Le gouvernement de la Première ministre de la C.-B. Christy Clark a donné son feu vert la semaine dernière à la création d’une autre ferme salmonicole à Clayoquot Sound, une réserve de biosphère de l’UNESCO. Si vous avez pris le temps de vous tenir au courant des derniers développements entourant l’élevage du saumon, cette démarche va sans doute vous sembler à l’encontre de l'intuition. Jusqu’à hier, Greenpeace et d’autres groupes espéraient encore un peu que les Fédéraux, qui n’avaient pas encore donné leur approbation finale, suivraient pour une fois une approche précautionneuse en suspendant toute nouvelle autorisation dans la région. Malheureusement, les Fédéraux ont comme d’habitude fait passer les intérêts de l’industrie salmonicole avant la santé précaire de nos écosystèmes marins et de nos stocks de saumons sauvages.

Le ministère des Pêches et des Océans du Canada a considéré hier qu’il valait la peine d’ajouter une 21e ferme dans la région malgré les risques potentiels encourus, l’état déplorable des stocks de saumons sauvages locaux, l’éclosion de diverses maladies dans les fermes existantes, sans attendre le dépôt prochain de la Commission Cohen portant sur le déclin des populations de saumon rouge du fleuve Fraser. De plus, le ministère des Pêches et des Océans a procédé en dépit de la nette opposition de la Première Nation Tla-o-qui-aht, de sept autres organisations environnementales bien connues dont Friends of Clayoquot Sound, de la Living Oceans Society, de la Fondation David Suzuki, de Georgia Strait Alliance, du Wilderness Committee, de la fondation T. Buck Suzuki et de Greenpeace.

Il est important de savoir qu'on n'a vu nulle part dans le monde une population de saumons sauvages prospérer à proximité immédiate de fermes d’élevage du saumon. Certains chercheurs établissent un lien entre la présence de nombreuses fermes aquacoles sur la côte est et le fait que le saumon sauvage de l’Atlantique apparaît dans la liste des espèces en voie de disparition. Cette dure réalité constitue un signal d’alarme pour les groupes de défense de l’environnement préoccupés par cette situation, dont il a été question précédemment. C’est pourquoi ceux-ci ont fait parvenir hier à la Première ministre Clark une lettre, la deuxième depuis que Mainstream Canada a proposé l’établissement d’une ferme salmonicole de 55 hectares à Meares Point, près de Plover Point. Dans cette missive, ils dénoncent l'autorisation et demandent des explications sur cette décision manifestement mal avisée. Parmi les principales raisons qui justifient notre opposition, il y a le fait que le gouvernement s'obstine à ne pas vouloir prendre en compte les préoccupations croissantes entourant les pathogènes décelés sur les fermes salmonicoles de la C.-B. Non seulement ces pathogènes rendent malades les saumons d'élevage, mais ils constituent une menace pour nos stocks de saumons sauvages. 

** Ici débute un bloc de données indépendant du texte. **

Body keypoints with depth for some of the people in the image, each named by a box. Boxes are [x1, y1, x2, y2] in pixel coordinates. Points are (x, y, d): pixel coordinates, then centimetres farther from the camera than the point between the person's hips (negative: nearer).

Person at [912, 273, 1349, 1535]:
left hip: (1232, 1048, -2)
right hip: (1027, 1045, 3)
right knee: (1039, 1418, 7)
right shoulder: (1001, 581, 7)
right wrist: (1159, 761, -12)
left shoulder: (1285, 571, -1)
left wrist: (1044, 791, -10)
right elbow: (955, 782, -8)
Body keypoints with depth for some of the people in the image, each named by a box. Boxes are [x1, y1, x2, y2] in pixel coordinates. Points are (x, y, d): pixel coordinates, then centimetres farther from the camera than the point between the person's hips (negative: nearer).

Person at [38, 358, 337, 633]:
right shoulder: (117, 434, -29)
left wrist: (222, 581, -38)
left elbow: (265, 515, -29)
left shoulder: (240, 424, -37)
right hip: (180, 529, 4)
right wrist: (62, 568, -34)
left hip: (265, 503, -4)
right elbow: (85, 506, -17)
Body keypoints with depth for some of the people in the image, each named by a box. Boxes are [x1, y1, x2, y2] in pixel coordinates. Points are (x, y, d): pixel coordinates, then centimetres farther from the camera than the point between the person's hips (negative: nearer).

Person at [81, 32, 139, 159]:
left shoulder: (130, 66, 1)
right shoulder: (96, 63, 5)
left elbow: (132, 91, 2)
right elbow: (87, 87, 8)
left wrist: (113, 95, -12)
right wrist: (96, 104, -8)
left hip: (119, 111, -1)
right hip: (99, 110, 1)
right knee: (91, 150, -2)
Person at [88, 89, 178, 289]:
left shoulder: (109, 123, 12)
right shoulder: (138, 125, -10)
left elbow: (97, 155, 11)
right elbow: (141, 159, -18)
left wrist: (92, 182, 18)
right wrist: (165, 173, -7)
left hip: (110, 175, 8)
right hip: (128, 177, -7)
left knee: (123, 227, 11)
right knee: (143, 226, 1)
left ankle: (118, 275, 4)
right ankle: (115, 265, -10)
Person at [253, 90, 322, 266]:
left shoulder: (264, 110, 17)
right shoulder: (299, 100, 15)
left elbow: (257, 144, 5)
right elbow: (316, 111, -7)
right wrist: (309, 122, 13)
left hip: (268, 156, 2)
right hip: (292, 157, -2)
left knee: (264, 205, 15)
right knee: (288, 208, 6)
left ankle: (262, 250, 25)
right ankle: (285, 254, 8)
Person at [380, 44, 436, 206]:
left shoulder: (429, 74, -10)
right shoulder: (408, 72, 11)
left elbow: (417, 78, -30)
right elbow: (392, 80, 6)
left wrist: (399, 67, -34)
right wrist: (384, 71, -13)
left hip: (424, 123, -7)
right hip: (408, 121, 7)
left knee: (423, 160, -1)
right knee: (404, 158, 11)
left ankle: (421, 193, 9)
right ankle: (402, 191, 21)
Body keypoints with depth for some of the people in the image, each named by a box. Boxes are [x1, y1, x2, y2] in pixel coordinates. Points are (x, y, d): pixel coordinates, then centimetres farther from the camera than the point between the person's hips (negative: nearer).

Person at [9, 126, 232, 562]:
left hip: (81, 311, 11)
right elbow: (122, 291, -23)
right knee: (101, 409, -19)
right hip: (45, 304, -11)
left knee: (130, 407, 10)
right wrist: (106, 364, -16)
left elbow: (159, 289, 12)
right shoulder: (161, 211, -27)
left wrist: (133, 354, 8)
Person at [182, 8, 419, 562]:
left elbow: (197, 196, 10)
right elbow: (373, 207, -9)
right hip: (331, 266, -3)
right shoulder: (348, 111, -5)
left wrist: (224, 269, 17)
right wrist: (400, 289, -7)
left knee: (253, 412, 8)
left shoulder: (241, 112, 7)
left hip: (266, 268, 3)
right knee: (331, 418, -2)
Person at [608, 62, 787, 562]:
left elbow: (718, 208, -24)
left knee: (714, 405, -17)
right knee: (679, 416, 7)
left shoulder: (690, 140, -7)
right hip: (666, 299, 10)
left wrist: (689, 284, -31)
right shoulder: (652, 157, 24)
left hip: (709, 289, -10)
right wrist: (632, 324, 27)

Les remontes du saumon à Clayoquot Sound diminuent d'une manière spectaculaire, notamment pour le saumon Chinook, dont certaines remontes ne comportent que quelques dizaines de ces poissons, plutôt que des dizaines de milliers. On a par ailleurs signalé cette année la présence d'éclosions de maladies dans les fermes d’élevage de Clayoquot, ce qui, hélas, n'est pas un phénomène nouveau. On a en effet rapporté la présence de pathogènes hautement contagieux, dont le virus de la nécrose hématopoïétique infectieuse (NHI), le virus de l'anémie infectieuse du saumon (vAIS), et la nécrose pancréatique infectieuse (NPI). Pour cette raison, l'Agence canadienne d'inspection des aliments (ACIA) a lancé un programme de surveillance des pathogènes de deux ans englobant toute la côte, dont le but est de dresser un tableau plus complet de la situation du saumon sauvage en Colombie-Britannique.

La situation est plus claire en ce qui concerne le marché canadien du détail. Les chaînes de supermarchés du Canada commencent à comprendre que la vente de produits de la mer très controversés et non durables comme le saumon élevé dans des piscicultures à enclos ouverts entre en contradiction avec leurs politiques d'approvisionnement durable, et l'une d'elles, Overwaitea Food Group, a même pris l'initiative audacieuse de cesser la vente de ces poissons dans ses magasins. Des entreprises innovatrices trouvent des façons nouvelles et plus intelligentes d'élever du poisson tandis que les consommateurs réalisent l'intérêt de conserver des stocks de poissons sauvages dans nos océans.

Il est honteux que le gouvernement provincial chargé de gérer nos côtes et les ministères fédéraux, dont le mandat est de préserver la vie marine de nos eaux, ont comme qui dirait la tête coincée dans des parcs à filet.